**Dataset records:**
==============================
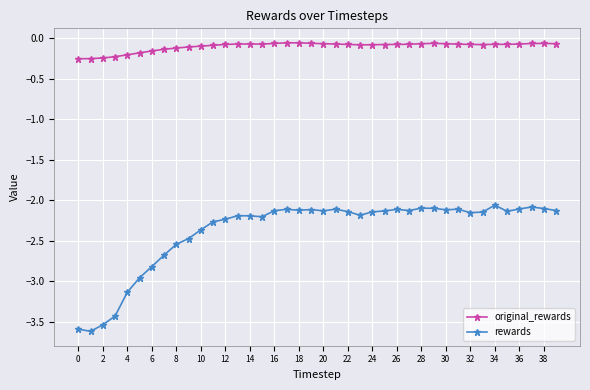

True or false: original_rewards and rewards cross at least once.

False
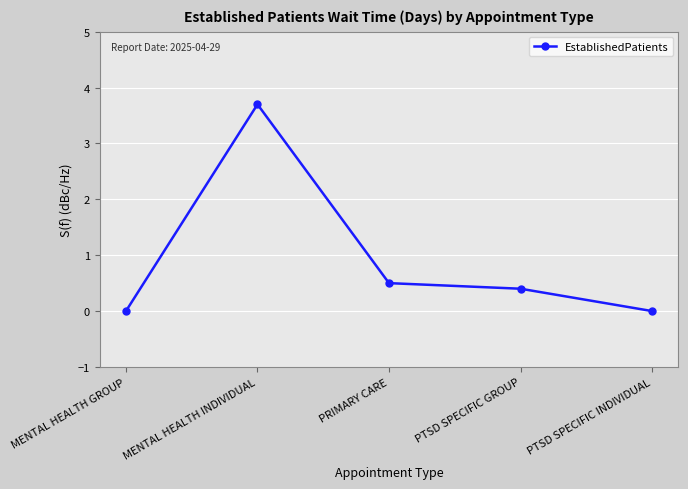

Reading left to right, extract all data points from this chart.

MENTAL HEALTH GROUP=0.0	MENTAL HEALTH INDIVIDUAL=3.7	PRIMARY CARE=0.5	PTSD SPECIFIC GROUP=0.4	PTSD SPECIFIC INDIVIDUAL=0.0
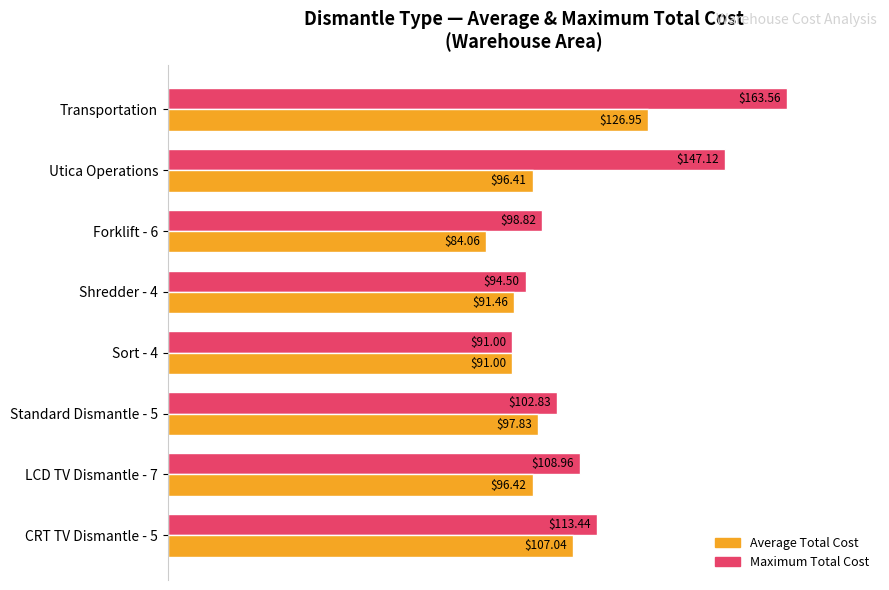

How many groups of bars are there?

8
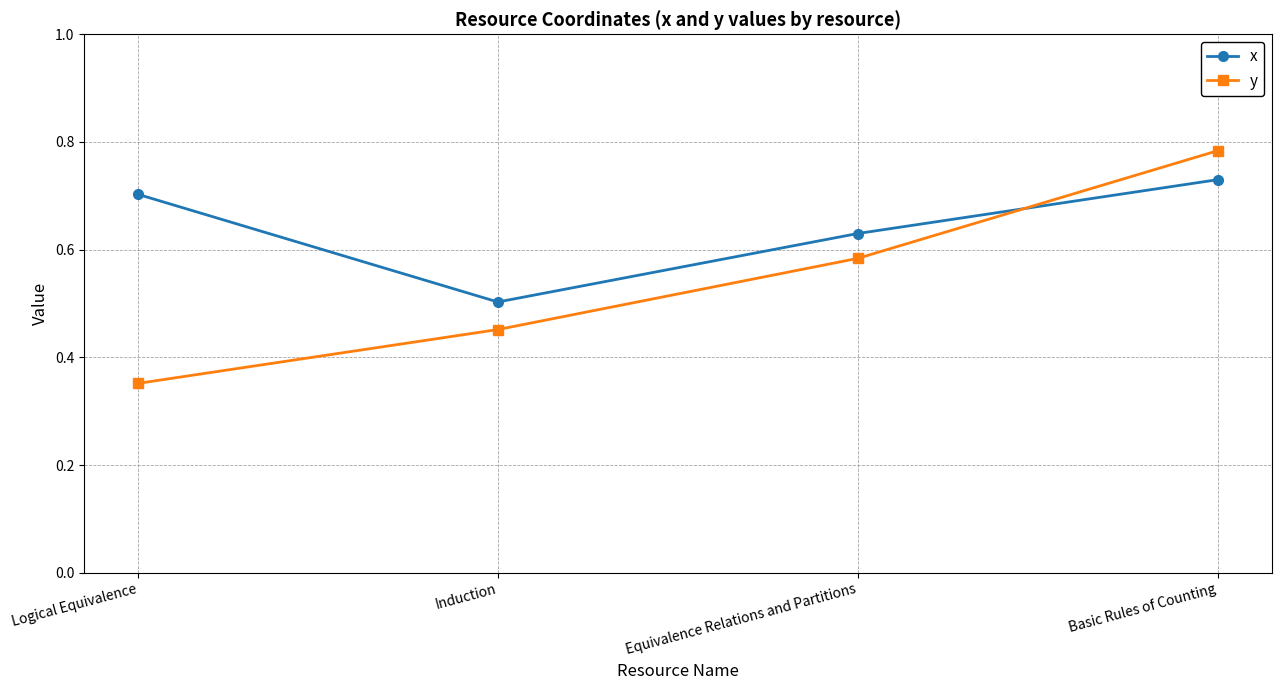

What are all the series names shown in the legend?

x, y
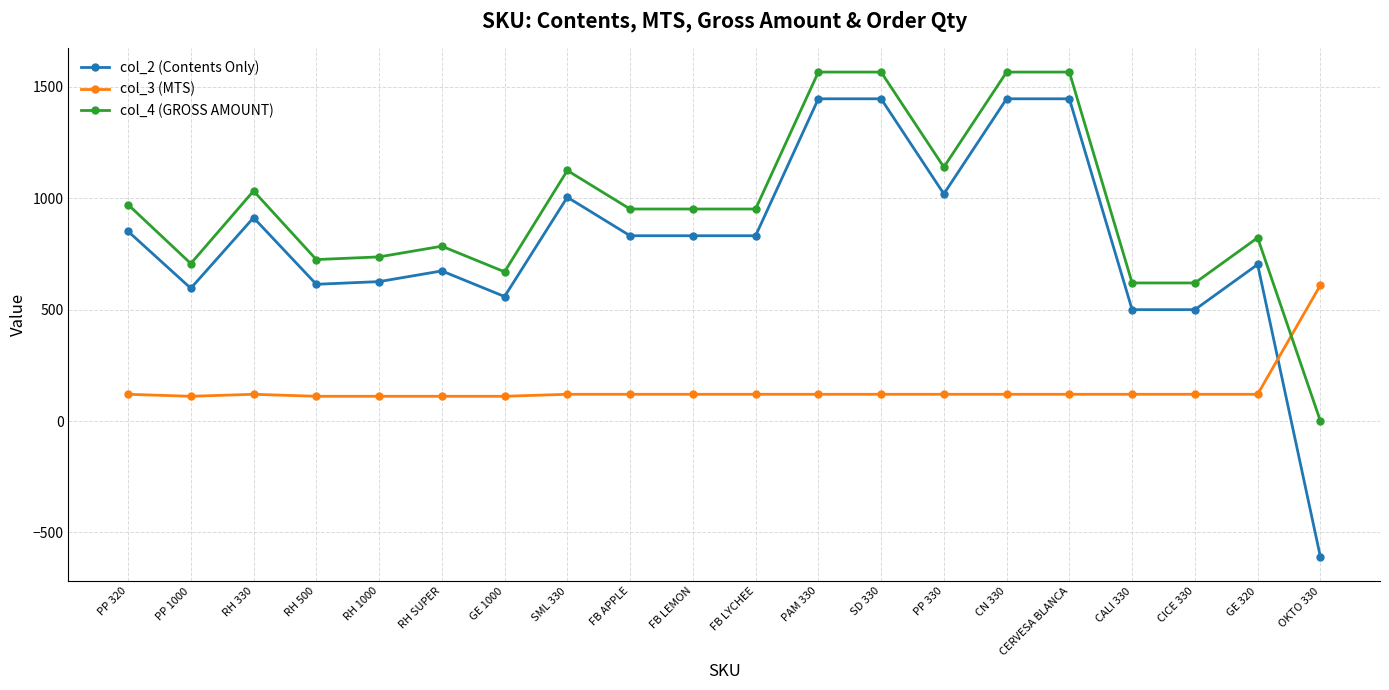

The col_2 (Contents Only) series shows 1147 at FB LYCHEE. True or false?

False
==============================
**Requirement:**
Return all of the data above line for line, with the wording unchanged and every picture omitted.

**Problem solution:**
True or false: original_rewards and rewards cross at least once.

False

Reading left to right, extract all data points from this chart.

MENTAL HEALTH GROUP=0.0	MENTAL HEALTH INDIVIDUAL=3.7	PRIMARY CARE=0.5	PTSD SPECIFIC GROUP=0.4	PTSD SPECIFIC INDIVIDUAL=0.0

How many groups of bars are there?

8

What are all the series names shown in the legend?

x, y

The col_2 (Contents Only) series shows 1147 at FB LYCHEE. True or false?

False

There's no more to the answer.